Spoken question answering for visual queries

AI-generated keywords: Spoken Question Answering Visual Queries Multi-Modal Model Text-to-Speech Interspeech 2025

AI-generated Key Points

  • The paper discusses the development of a system for spoken Visual Question Answering (SVQA) that integrates speech and image modalities.
  • The authors address the challenge of training and evaluating SVQA models due to the lack of datasets encompassing text, speech, and images.
  • They synthesized VQA datasets using two zero-shot Text-to-Speech (TTS) models to overcome this issue.
  • Initial findings suggest that a model trained solely with synthesized speech can achieve performance levels similar to those trained on textual QAs.
  • The choice of TTS model was found to have only a minor impact on accuracy.
  • The research has been accepted for presentation at Interspeech 2025 with additional results, indicating its significance in advancing QA systems to include spoken interactions with visual content.
Also access our AI generated: Comprehensive summary, Lay summary, Blog-like article; or ask questions about this paper to our AI assistant.

Authors: Nimrod Shabtay, Zvi Kons, Avihu Dekel, Hagai Aronowitz, Ron Hoory, Assaf Arbelle

Accepted for Interspeech 2025 (with additional results)
License: CC BY 4.0

Abstract: Question answering (QA) systems are designed to answer natural language questions. Visual QA (VQA) and Spoken QA (SQA) systems extend the textual QA system to accept visual and spoken input respectively. This work aims to create a system that enables user interaction through both speech and images. That is achieved through the fusion of text, speech, and image modalities to tackle the task of spoken VQA (SVQA). The resulting multi-modal model has textual, visual, and spoken inputs and can answer spoken questions on images. Training and evaluating SVQA models requires a dataset for all three modalities, but no such dataset currently exists. We address this problem by synthesizing VQA datasets using two zero-shot TTS models. Our initial findings indicate that a model trained only with synthesized speech nearly reaches the performance of the upper-bounding model trained on textual QAs. In addition, we show that the choice of the TTS model has a minor impact on accuracy.

Submitted to arXiv on 29 May. 2025

Ask questions about this paper to our AI assistant

You can also chat with multiple papers at once here.

AI assistant instructions?

Results of the summarizing process for the arXiv paper: 2505.23308v1

The paper "Spoken question answering for visual queries" by Nimrod Shabtay, Zvi Kons, Avihu Dekel, Hagai Aronowitz, Ron Hoory, and Assaf Arbelle from IBM Research in Israel and Tel-Aviv University addresses the development of a system that enables user interaction through both speech and images.

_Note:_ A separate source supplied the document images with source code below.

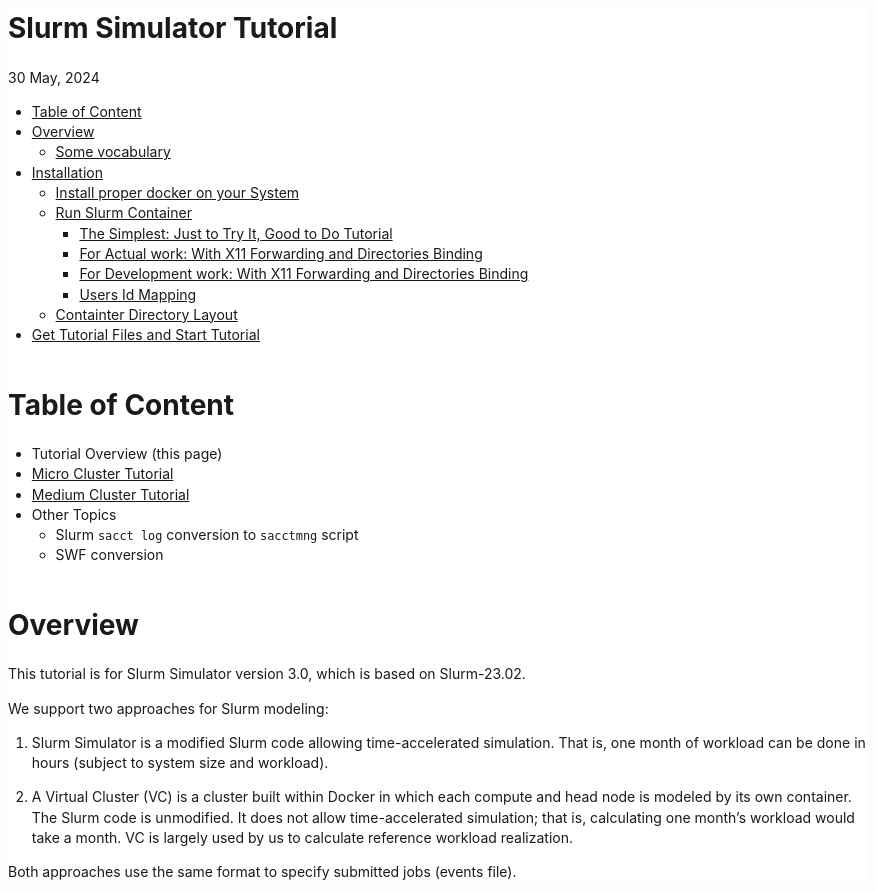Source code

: Slurm Simulator Tutorial
================
30 May, 2024

- [Table of Content](#table-of-content)
- [Overview](#overview)
  - [Some vocabulary](#some-vocabulary)
- [Installation](#installation)
  - [Install proper docker on your
    System](#install-proper-docker-on-your-system)
  - [Run Slurm Container](#run-slurm-container)
    - [The Simplest: Just to Try It, Good to Do
      Tutorial](#the-simplest-just-to-try-it-good-to-do-tutorial)
    - [For Actual work: With X11 Forwarding and Directories
      Binding](#for-actual-work-with-x11-forwarding-and-directories-binding)
    - [For Development work: With X11 Forwarding and Directories
      Binding](#for-development-work-with-x11-forwarding-and-directories-binding)
    - [Users Id Mapping](#users-id-mapping)
  - [Containter Directory Layout](#containter-directory-layout)
- [Get Tutorial Files and Start
  Tutorial](#get-tutorial-files-and-start-tutorial)

# Table of Content

- Tutorial Overview (this page)
- [Micro Cluster Tutorial](./micro_cluster/)
- [Medium Cluster Tutorial](./micro_cluster/)
- Other Topics
  - Slurm `sacct log` conversion to `sacctmng` script
  - SWF conversion

# Overview

This tutorial is for Slurm Simulator version 3.0, which is based on
Slurm-23.02.

We support two approaches for Slurm modeling:

1.  Slurm Simulator is a modified Slurm code allowing time-accelerated
    simulation. That is, one month of workload can be done in hours
    (subject to system size and workload).

2.  A Virtual Cluster (VC) is a cluster built within Docker in which
    each compute and head node is modeled by its own container. The
    Slurm code is unmodified. It does not allow time-accelerated
    simulation; that is, calculating one month’s workload would take a
    month. VC is largely used by us to calculate reference workload
    realization.

Both approaches use the same format to specify submitted jobs (events
file).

This system tackles the task of spoken Visual Question Answering (SVQA) by fusing text, speech, and image modalities to create a multi-modal model capable of answering spoken questions about images. One of the key challenges in training and evaluating SVQA models is the lack of datasets that encompass all three modalities. To address this issue, the authors synthesized VQA datasets using two zero-shot Text-to-Speech (TTS) models. Their initial findings suggest that a model trained solely with synthesized speech can achieve performance levels close to those of models trained on textual QAs. Furthermore, they demonstrate that the choice of TTS model has only a minor impact on accuracy. The authors also mention that their work has been accepted for presentation at Interspeech 2025 with additional results. Overall, this research contributes to advancing the field of QA systems by expanding capabilities to include spoken interactions with visual content.
Created on 01 Jun. 2025

Assess the quality of the AI-generated content by voting

Score: 0

Why do we need votes?

Votes are used to determine whether we need to re-run our summarizing tools. If the count reaches -10, our tools can be restarted.

Similar papers summarized with our AI tools

Navigate through even more similar papers through a

tree representation

Look for similar papers (in beta version)

By clicking on the button above, our algorithm will scan all papers in our database to find the closest based on the contents of the full papers and not just on metadata. Please note that it only works for papers that we have generated summaries for and you can rerun it from time to time to get a more accurate result while our database grows.

Disclaimer: The AI-based summarization tool and virtual assistant provided on this website may not always provide accurate and complete summaries or responses. We encourage you to carefully review and evaluate the generated content to ensure its quality and relevance to your needs.